QUOTED PASSAGE -
Single-cell metabolic profiling of human cytotoxic T cells

Felix J. Hartmann; Dunja Mrdjen; Erin McCaffrey; David R. Glass; Noah F. Greenwald; Anusha Bharadwaj; Zumana Khair; Sanne G.S. Verberk; Alex Baranski; Reema Baskar; William Graf; David Van Valen; Jan Van den Bossche; Michael Angelo; Sean C. Bendall

doi:https://doi.org/10.1038/s41587-020-0651-8

Single-cell metabolic profiling of human cytotoxic T cells

Felix J. Hartmann, Dunja Mrdjen, Erin McCaffrey, David R. Glass, Noah F. Greenwald, Anusha Bharadwaj, Zumana Khair, Sanne G.S. Verberk, Alex Baranski, Reema Baskar, William Graf, David Van Valen, Jan Van den Bossche, Michael Angelo, Sean C. Bendall

Research output: Contribution to journal › Article › Academic › peer-review

151 Citations (Scopus)

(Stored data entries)

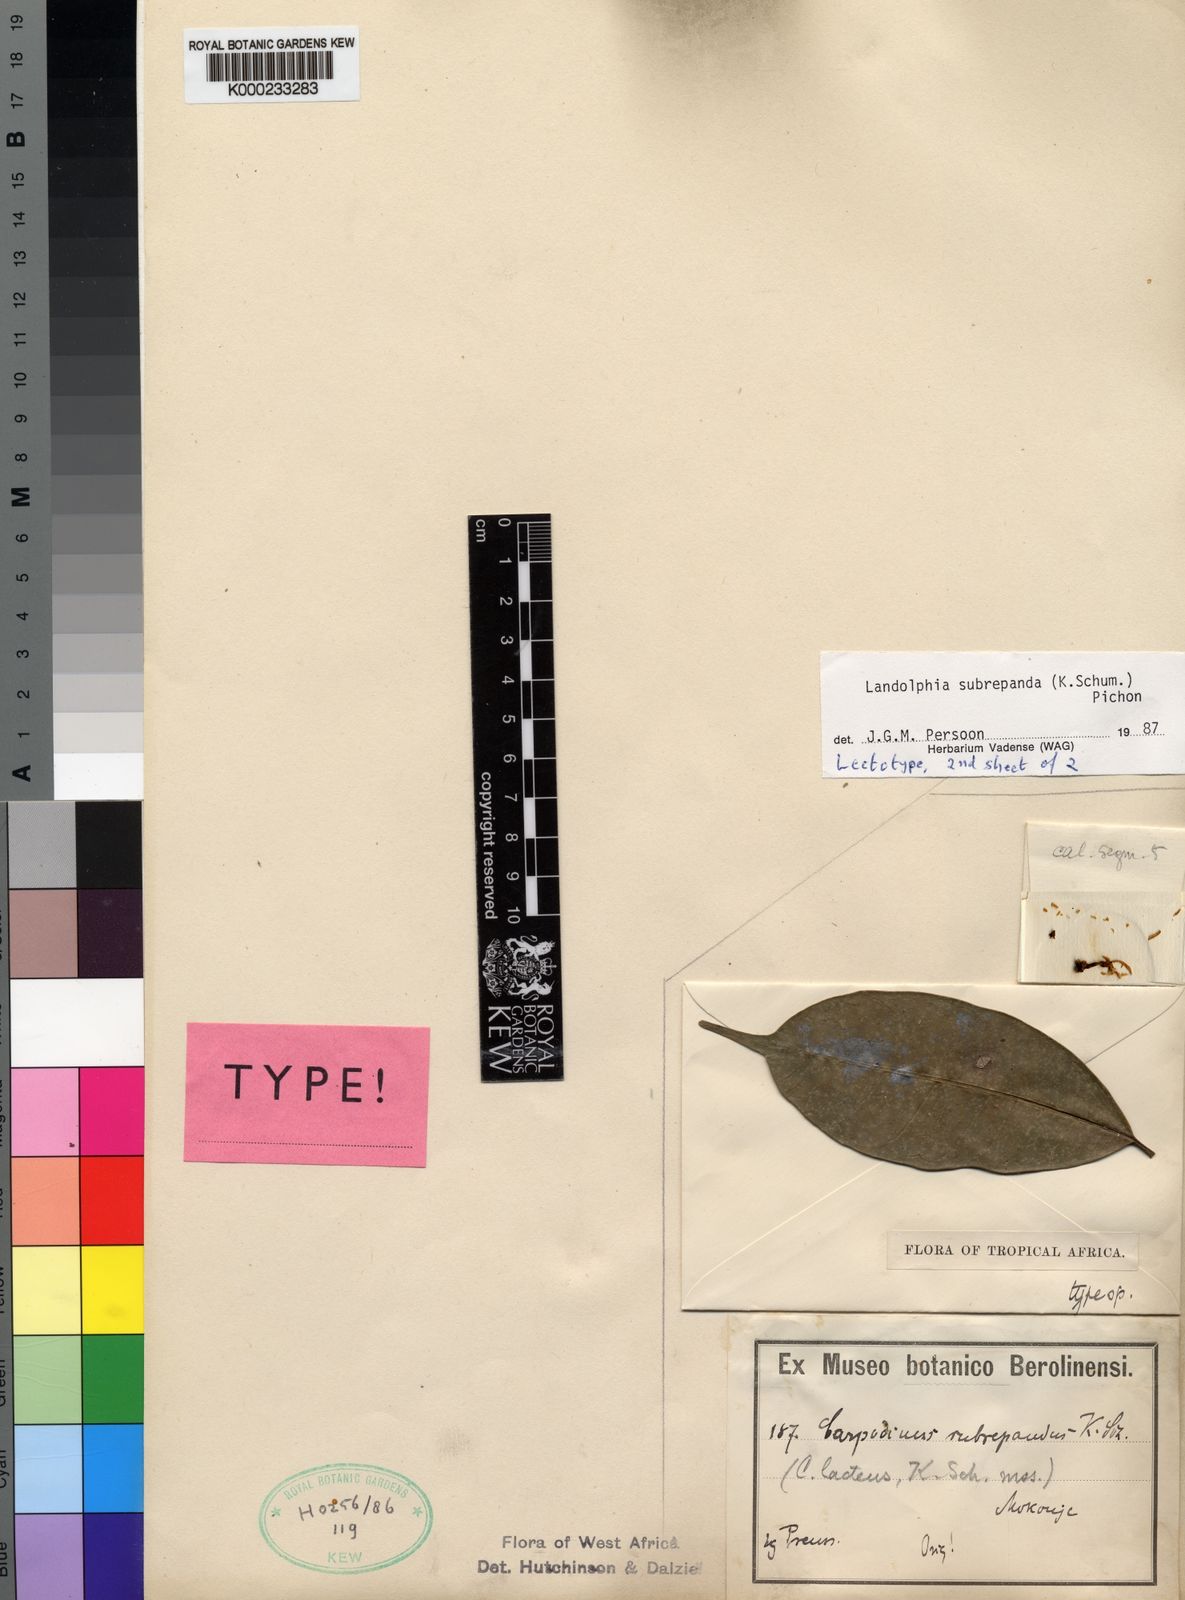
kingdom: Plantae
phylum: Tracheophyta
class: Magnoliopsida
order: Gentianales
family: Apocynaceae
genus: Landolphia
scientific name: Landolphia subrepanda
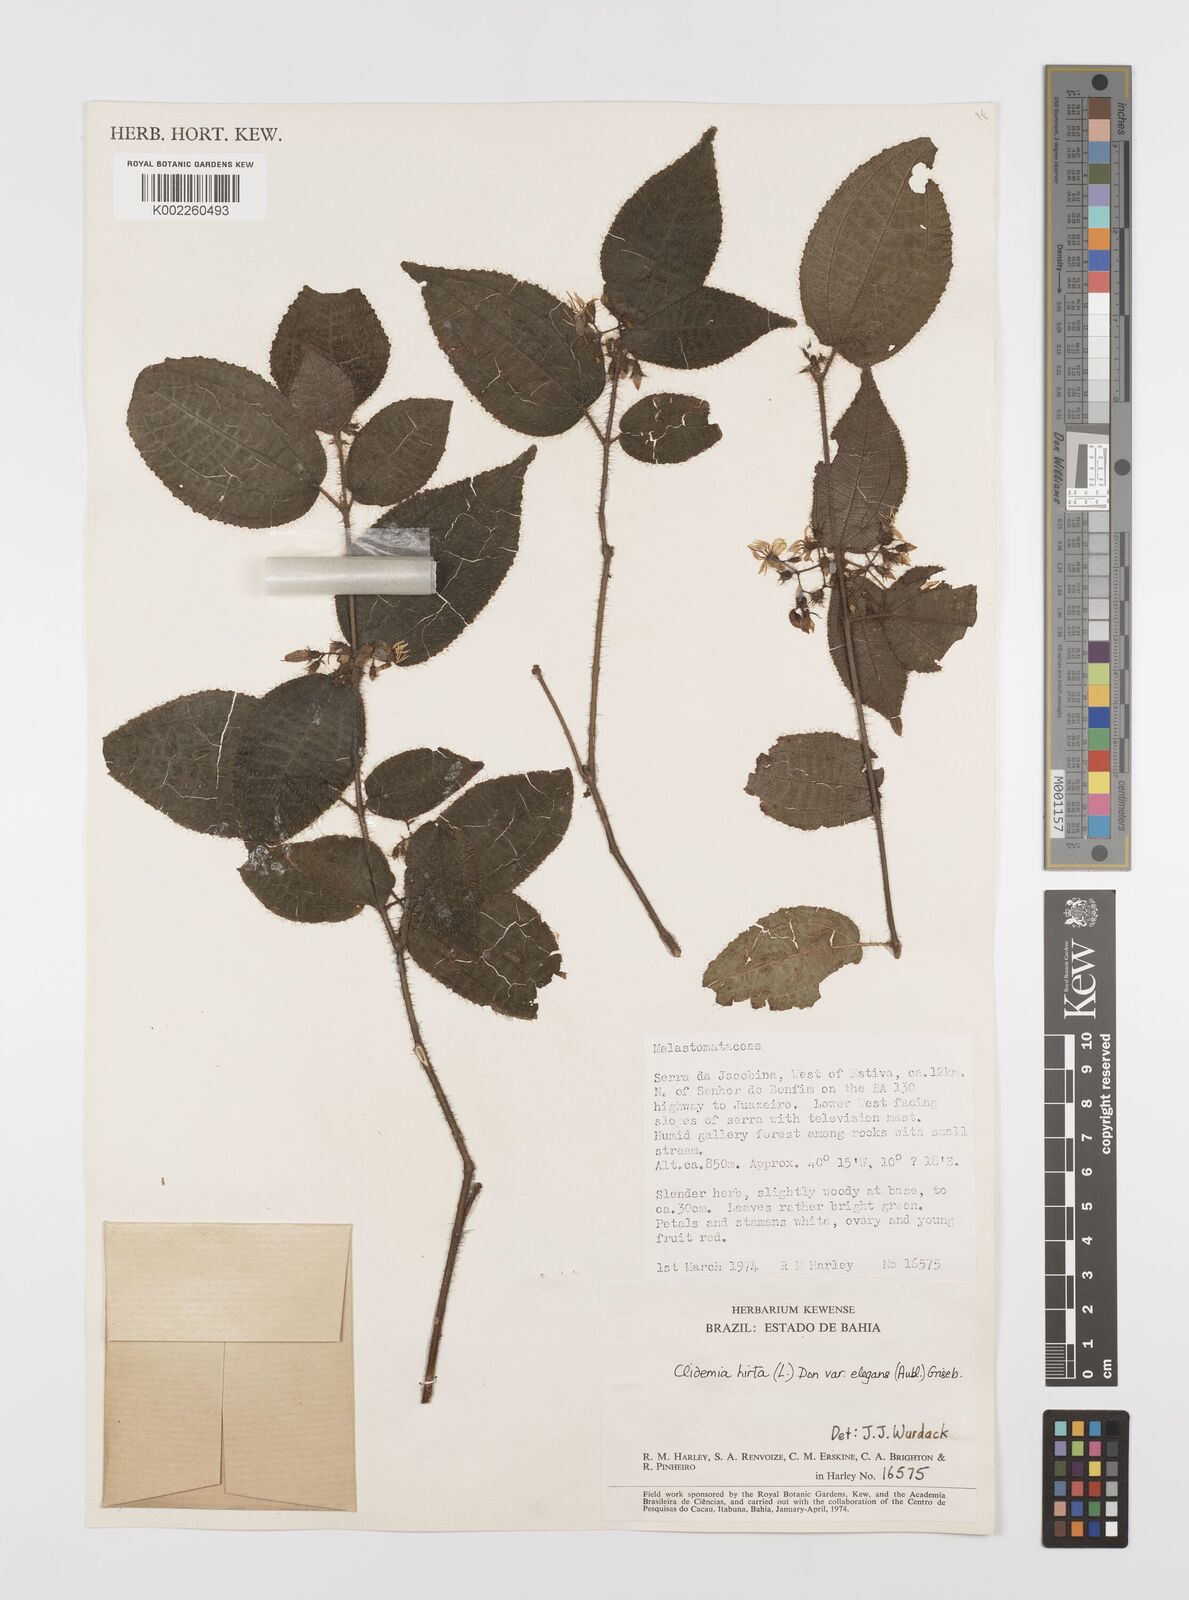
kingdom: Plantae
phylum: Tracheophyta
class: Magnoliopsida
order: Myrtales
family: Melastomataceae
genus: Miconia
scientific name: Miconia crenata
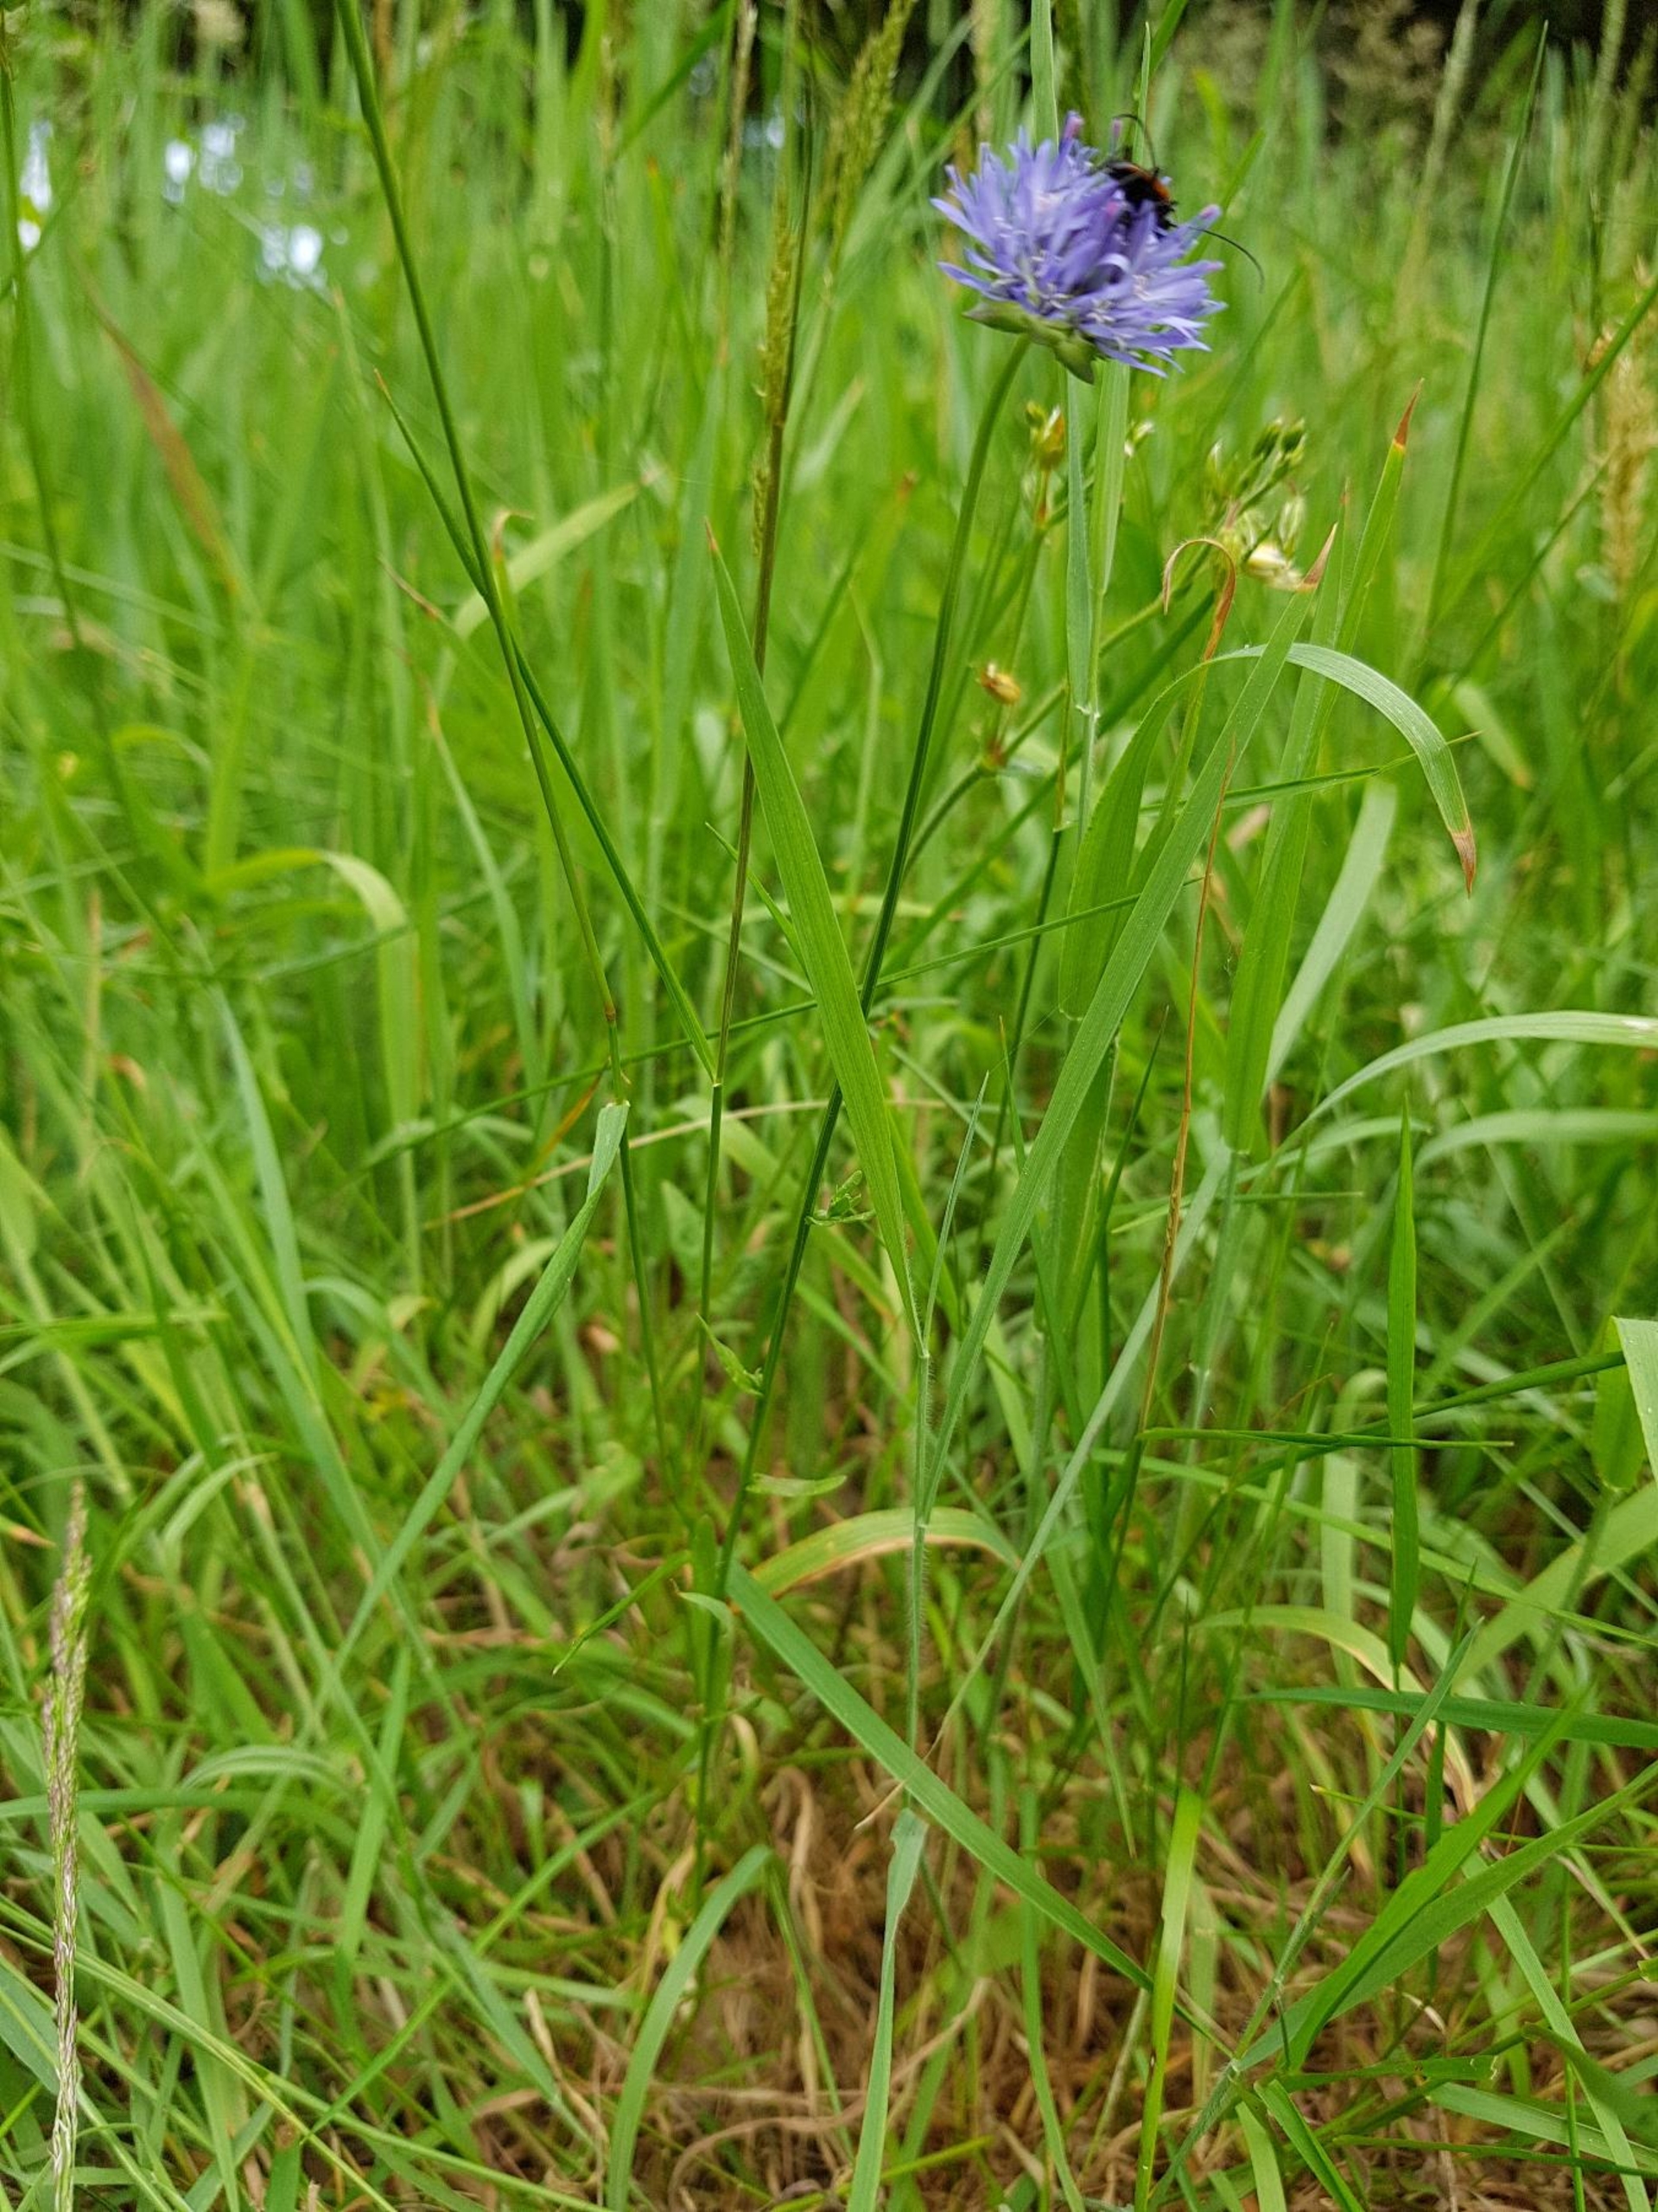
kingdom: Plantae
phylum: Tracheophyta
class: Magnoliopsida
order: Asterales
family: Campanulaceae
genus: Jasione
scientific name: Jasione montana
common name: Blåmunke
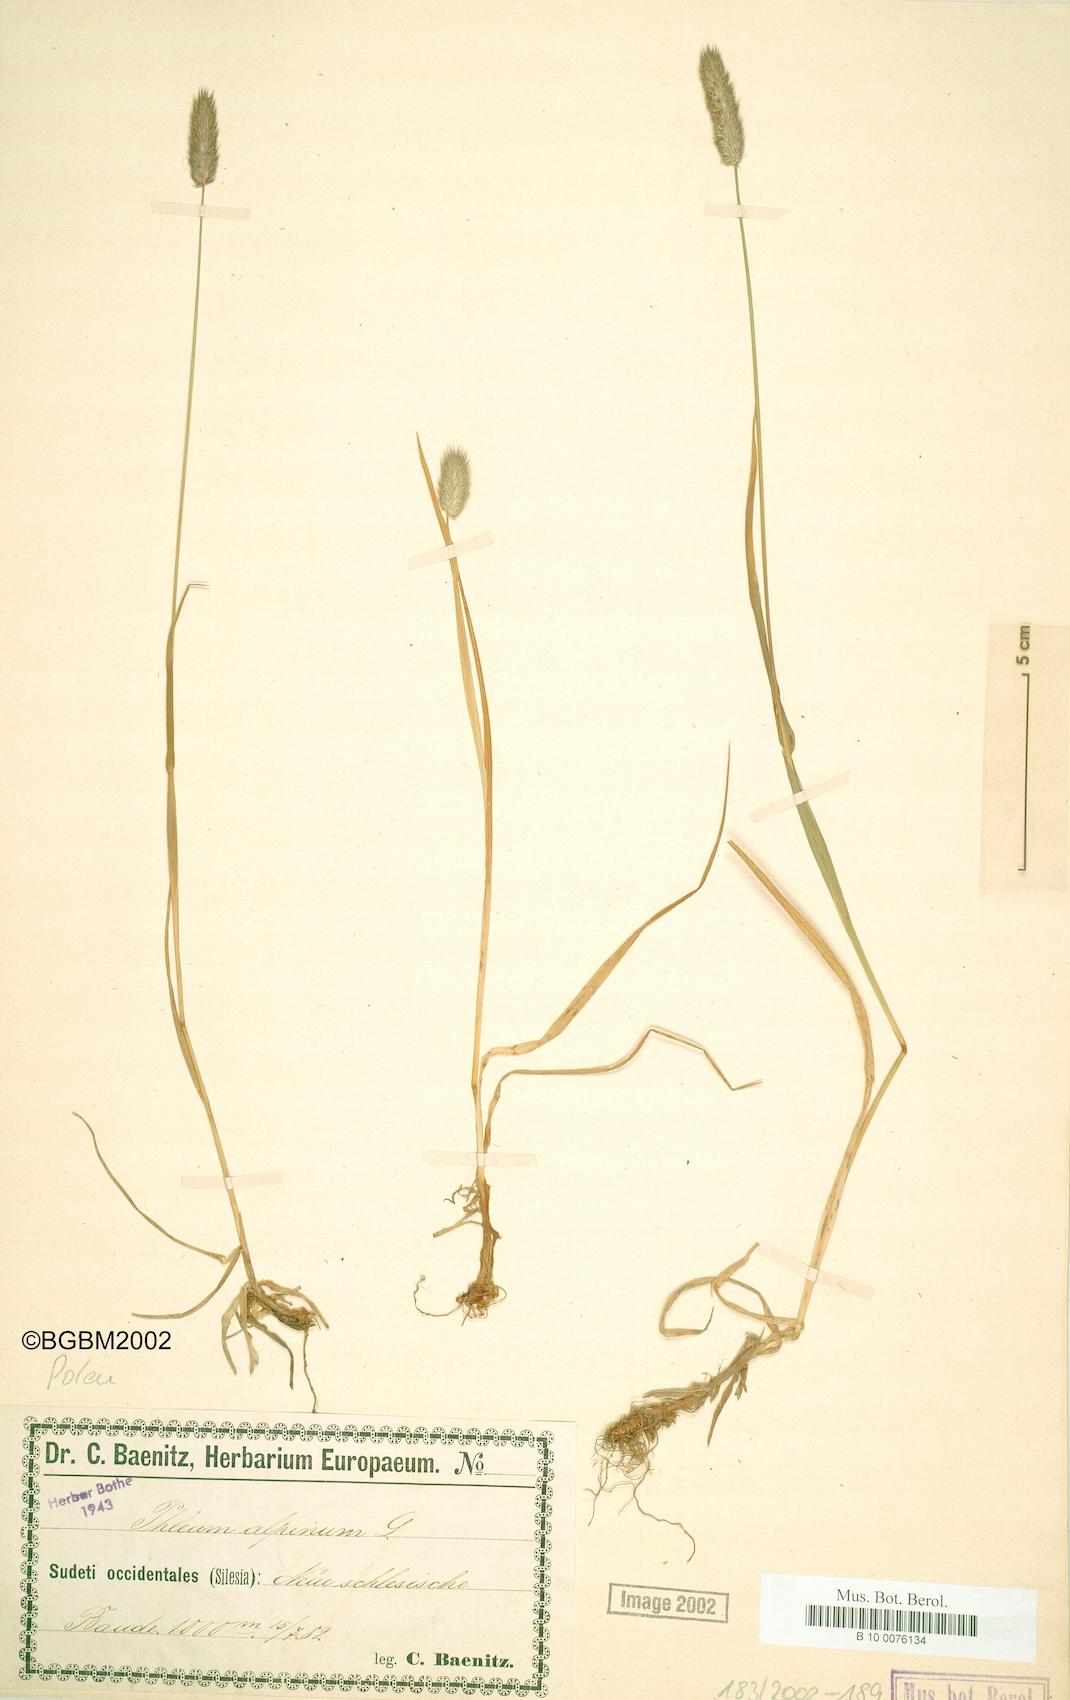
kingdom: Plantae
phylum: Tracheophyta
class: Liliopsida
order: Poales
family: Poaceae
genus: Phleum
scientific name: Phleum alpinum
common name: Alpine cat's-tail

ACTIVITY - Reproduce the entire publication listing for the single-cell metabolic profiling article, word for word.

RESPONSE TO THE TASK -
Single-cell metabolic profiling of human cytotoxic T cells

Felix J. Hartmann; Dunja Mrdjen; Erin McCaffrey; David R. Glass; Noah F. Greenwald; Anusha Bharadwaj; Zumana Khair; Sanne G.S. Verberk; Alex Baranski; Reema Baskar; William Graf; David Van Valen; Jan Van den Bossche; Michael Angelo; Sean C. Bendall

doi:https://doi.org/10.1038/s41587-020-0651-8

Single-cell metabolic profiling of human cytotoxic T cells

Felix J. Hartmann, Dunja Mrdjen, Erin McCaffrey, David R. Glass, Noah F. Greenwald, Anusha Bharadwaj, Zumana Khair, Sanne G.S. Verberk, Alex Baranski, Reema Baskar, William Graf, David Van Valen, Jan Van den Bossche, Michael Angelo, Sean C. Bendall

Research output: Contribution to journal › Article › Academic › peer-review

151 Citations (Scopus)